**What to work on**
Reproduce the material word for word, from its first line through the line with "Does the chart contain any negative values?", including both ends.

--- START ---

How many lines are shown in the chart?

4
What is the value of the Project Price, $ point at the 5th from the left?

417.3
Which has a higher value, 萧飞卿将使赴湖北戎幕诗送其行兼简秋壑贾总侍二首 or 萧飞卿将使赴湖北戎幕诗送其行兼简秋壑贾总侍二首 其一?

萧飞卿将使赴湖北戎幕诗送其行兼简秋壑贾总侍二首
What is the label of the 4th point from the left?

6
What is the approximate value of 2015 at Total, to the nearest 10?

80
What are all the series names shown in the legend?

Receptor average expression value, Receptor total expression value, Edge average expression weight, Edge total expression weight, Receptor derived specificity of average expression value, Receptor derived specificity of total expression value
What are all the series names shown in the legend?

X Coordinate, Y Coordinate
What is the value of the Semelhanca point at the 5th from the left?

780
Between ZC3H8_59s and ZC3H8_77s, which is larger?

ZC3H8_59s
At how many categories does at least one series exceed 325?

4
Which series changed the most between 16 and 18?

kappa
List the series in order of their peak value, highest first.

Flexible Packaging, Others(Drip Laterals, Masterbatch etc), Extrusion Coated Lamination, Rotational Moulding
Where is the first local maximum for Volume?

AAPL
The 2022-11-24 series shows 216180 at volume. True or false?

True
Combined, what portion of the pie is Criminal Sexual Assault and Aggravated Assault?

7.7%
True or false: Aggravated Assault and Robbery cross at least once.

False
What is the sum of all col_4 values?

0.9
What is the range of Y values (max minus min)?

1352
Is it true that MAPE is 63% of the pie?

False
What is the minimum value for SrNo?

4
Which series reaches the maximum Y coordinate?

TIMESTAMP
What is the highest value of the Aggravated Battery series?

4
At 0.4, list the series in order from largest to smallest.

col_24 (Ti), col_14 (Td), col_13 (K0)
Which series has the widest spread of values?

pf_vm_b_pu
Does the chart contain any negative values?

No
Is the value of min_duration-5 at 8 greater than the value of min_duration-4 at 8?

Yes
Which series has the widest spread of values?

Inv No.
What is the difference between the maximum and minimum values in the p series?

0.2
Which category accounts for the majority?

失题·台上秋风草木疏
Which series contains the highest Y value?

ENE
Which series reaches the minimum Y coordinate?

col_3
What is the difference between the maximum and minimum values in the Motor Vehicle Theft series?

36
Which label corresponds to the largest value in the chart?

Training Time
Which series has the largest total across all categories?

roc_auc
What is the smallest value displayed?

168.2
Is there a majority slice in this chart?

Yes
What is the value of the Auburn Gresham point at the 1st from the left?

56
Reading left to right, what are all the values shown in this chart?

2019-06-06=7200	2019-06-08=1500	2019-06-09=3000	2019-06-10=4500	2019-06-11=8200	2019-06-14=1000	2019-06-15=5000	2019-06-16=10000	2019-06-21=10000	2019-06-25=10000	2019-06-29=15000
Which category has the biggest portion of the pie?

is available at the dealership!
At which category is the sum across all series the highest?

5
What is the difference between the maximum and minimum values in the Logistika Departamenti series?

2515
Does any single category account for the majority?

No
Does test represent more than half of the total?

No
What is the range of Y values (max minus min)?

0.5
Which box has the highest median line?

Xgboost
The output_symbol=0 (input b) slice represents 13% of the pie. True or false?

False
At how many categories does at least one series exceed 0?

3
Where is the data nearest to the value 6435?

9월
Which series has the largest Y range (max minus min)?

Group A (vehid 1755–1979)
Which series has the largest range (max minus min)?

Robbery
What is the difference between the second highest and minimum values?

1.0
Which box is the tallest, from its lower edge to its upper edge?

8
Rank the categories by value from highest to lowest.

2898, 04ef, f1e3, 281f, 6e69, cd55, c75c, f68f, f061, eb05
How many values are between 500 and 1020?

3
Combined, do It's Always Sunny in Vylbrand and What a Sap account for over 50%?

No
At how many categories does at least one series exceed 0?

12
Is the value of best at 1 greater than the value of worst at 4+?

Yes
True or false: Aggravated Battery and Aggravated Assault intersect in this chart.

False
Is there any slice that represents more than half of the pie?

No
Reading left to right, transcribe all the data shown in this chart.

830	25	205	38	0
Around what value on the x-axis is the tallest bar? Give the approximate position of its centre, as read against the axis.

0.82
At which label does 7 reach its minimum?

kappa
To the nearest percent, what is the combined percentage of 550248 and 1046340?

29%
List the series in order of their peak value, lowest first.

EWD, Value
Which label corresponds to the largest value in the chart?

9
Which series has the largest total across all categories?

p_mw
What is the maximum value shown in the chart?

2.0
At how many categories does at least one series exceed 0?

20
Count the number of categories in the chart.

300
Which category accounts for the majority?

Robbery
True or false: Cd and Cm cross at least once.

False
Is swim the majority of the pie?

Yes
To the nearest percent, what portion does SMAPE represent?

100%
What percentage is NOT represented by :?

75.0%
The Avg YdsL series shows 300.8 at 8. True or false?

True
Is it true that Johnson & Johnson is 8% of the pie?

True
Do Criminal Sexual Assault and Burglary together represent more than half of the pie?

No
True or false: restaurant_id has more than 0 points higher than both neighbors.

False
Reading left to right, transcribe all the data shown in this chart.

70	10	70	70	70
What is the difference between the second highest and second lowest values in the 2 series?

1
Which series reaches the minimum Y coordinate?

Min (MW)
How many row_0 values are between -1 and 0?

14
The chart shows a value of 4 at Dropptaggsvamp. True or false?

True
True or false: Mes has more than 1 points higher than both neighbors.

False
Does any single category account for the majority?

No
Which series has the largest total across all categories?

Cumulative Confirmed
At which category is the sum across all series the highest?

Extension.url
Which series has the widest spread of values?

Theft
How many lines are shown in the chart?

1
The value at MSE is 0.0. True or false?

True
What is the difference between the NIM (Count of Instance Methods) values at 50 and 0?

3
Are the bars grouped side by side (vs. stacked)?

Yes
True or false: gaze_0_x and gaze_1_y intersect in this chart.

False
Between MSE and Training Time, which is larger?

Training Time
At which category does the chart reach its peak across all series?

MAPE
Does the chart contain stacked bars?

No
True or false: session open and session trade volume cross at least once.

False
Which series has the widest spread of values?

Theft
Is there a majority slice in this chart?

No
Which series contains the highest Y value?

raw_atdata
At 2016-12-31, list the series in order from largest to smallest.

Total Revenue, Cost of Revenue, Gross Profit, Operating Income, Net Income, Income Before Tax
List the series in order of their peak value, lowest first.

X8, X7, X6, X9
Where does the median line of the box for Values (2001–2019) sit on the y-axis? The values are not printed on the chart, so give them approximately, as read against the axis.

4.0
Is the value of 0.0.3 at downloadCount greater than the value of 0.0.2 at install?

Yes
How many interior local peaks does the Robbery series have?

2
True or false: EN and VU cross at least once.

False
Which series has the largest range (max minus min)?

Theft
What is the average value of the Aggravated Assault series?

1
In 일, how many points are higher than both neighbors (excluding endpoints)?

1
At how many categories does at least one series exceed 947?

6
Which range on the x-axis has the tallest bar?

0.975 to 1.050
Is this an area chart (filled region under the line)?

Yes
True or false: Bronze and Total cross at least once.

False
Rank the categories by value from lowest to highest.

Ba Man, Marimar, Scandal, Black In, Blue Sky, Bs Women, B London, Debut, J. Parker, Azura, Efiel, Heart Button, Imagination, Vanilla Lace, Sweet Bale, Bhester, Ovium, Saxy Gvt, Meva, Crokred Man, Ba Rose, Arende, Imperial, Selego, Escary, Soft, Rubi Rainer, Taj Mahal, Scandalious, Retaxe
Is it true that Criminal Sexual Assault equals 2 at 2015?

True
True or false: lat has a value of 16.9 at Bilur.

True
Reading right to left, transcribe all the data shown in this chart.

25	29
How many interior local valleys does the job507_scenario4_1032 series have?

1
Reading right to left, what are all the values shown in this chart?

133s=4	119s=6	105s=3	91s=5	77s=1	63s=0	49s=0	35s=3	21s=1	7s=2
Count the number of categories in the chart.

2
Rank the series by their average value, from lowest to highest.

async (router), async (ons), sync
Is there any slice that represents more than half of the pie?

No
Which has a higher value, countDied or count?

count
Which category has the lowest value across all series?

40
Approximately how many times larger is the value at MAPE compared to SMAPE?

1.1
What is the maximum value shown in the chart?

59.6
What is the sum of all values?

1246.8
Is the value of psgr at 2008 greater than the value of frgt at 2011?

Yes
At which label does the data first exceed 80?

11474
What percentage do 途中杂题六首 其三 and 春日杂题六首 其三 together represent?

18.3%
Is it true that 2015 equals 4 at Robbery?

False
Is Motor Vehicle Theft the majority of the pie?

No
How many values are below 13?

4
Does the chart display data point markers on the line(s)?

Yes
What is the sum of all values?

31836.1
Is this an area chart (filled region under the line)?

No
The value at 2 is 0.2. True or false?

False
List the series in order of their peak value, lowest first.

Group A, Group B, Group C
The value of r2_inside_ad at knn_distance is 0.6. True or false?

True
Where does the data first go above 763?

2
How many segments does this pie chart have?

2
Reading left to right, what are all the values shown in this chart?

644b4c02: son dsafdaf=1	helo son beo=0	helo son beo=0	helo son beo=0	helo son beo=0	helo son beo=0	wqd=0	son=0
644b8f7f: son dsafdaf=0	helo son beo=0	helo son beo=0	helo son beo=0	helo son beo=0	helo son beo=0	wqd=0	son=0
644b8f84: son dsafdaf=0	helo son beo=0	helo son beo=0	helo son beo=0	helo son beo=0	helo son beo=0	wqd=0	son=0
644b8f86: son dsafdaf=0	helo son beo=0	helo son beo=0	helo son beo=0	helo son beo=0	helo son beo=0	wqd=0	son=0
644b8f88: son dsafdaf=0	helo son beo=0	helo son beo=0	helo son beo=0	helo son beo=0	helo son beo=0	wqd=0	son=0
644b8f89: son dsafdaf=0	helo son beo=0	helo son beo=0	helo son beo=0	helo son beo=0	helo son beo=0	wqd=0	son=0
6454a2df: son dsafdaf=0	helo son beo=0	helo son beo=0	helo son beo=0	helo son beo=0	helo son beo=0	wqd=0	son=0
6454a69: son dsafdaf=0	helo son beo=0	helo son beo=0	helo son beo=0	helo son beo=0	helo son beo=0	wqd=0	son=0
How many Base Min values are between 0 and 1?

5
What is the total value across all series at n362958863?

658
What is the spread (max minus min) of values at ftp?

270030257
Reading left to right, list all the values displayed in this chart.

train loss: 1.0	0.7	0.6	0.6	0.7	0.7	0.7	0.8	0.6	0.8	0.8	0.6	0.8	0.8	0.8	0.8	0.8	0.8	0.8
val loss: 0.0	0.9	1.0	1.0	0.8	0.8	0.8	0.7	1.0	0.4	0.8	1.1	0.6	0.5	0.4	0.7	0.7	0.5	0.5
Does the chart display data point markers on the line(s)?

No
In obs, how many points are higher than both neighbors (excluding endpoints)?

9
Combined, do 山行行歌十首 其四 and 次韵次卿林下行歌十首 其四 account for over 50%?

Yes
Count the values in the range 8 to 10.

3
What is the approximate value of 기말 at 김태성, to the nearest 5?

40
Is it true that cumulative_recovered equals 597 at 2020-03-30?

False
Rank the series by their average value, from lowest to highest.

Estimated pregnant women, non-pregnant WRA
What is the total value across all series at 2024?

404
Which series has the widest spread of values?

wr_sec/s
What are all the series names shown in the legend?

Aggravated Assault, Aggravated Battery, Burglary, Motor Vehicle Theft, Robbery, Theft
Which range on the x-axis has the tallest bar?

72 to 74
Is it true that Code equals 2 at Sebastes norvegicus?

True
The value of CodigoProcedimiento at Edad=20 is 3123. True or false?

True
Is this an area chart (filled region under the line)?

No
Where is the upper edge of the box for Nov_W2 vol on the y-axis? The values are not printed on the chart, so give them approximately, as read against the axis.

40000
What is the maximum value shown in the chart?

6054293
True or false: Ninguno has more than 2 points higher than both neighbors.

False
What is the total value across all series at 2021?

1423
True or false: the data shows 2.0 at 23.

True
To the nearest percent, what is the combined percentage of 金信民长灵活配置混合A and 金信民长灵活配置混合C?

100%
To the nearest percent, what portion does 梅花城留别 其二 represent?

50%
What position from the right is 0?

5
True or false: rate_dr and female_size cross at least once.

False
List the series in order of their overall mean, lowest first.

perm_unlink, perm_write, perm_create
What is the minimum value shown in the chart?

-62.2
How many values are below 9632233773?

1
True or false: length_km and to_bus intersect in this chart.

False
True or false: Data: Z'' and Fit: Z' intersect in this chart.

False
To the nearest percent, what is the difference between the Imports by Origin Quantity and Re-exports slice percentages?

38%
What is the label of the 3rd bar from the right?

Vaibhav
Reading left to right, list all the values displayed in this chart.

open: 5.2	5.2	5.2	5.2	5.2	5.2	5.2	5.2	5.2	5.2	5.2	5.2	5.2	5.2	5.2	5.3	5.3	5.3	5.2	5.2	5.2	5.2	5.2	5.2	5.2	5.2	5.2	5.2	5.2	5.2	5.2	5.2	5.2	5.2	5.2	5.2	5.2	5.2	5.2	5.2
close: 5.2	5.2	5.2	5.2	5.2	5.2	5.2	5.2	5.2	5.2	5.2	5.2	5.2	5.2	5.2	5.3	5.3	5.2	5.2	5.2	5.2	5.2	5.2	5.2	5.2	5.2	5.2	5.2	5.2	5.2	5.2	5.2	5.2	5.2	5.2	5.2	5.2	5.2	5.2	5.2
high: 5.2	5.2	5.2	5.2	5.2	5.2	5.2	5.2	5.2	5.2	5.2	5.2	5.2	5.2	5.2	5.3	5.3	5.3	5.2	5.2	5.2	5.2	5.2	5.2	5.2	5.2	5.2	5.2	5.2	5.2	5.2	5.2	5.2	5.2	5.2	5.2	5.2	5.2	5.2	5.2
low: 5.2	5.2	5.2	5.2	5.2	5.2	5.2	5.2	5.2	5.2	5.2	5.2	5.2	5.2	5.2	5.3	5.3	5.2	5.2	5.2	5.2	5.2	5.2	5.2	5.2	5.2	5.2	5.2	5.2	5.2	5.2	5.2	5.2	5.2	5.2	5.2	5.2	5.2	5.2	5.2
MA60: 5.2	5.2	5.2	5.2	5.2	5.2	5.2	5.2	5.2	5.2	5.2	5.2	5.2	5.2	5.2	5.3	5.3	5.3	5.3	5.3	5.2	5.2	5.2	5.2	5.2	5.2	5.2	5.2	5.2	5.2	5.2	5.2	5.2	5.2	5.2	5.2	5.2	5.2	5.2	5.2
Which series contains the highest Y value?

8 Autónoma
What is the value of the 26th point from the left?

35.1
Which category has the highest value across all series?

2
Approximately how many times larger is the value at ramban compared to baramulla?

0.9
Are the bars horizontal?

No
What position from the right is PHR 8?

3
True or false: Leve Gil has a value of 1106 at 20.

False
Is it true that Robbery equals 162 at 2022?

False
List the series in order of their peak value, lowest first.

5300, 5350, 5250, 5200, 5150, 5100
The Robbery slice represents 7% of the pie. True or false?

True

--- END ---

**Expected answer**
How many lines are shown in the chart?

4
What is the value of the Project Price, $ point at the 5th from the left?

417.3
Which has a higher value, 萧飞卿将使赴湖北戎幕诗送其行兼简秋壑贾总侍二首 or 萧飞卿将使赴湖北戎幕诗送其行兼简秋壑贾总侍二首 其一?

萧飞卿将使赴湖北戎幕诗送其行兼简秋壑贾总侍二首
What is the label of the 4th point from the left?

6
What is the approximate value of 2015 at Total, to the nearest 10?

80
What are all the series names shown in the legend?

Receptor average expression value, Receptor total expression value, Edge average expression weight, Edge total expression weight, Receptor derived specificity of average expression value, Receptor derived specificity of total expression value
What are all the series names shown in the legend?

X Coordinate, Y Coordinate
What is the value of the Semelhanca point at the 5th from the left?

780
Between ZC3H8_59s and ZC3H8_77s, which is larger?

ZC3H8_59s
At how many categories does at least one series exceed 325?

4
Which series changed the most between 16 and 18?

kappa
List the series in order of their peak value, highest first.

Flexible Packaging, Others(Drip Laterals, Masterbatch etc), Extrusion Coated Lamination, Rotational Moulding
Where is the first local maximum for Volume?

AAPL
The 2022-11-24 series shows 216180 at volume. True or false?

True
Combined, what portion of the pie is Criminal Sexual Assault and Aggravated Assault?

7.7%
True or false: Aggravated Assault and Robbery cross at least once.

False
What is the sum of all col_4 values?

0.9
What is the range of Y values (max minus min)?

1352
Is it true that MAPE is 63% of the pie?

False
What is the minimum value for SrNo?

4
Which series reaches the maximum Y coordinate?

TIMESTAMP
What is the highest value of the Aggravated Battery series?

4
At 0.4, list the series in order from largest to smallest.

col_24 (Ti), col_14 (Td), col_13 (K0)
Which series has the widest spread of values?

pf_vm_b_pu
Does the chart contain any negative values?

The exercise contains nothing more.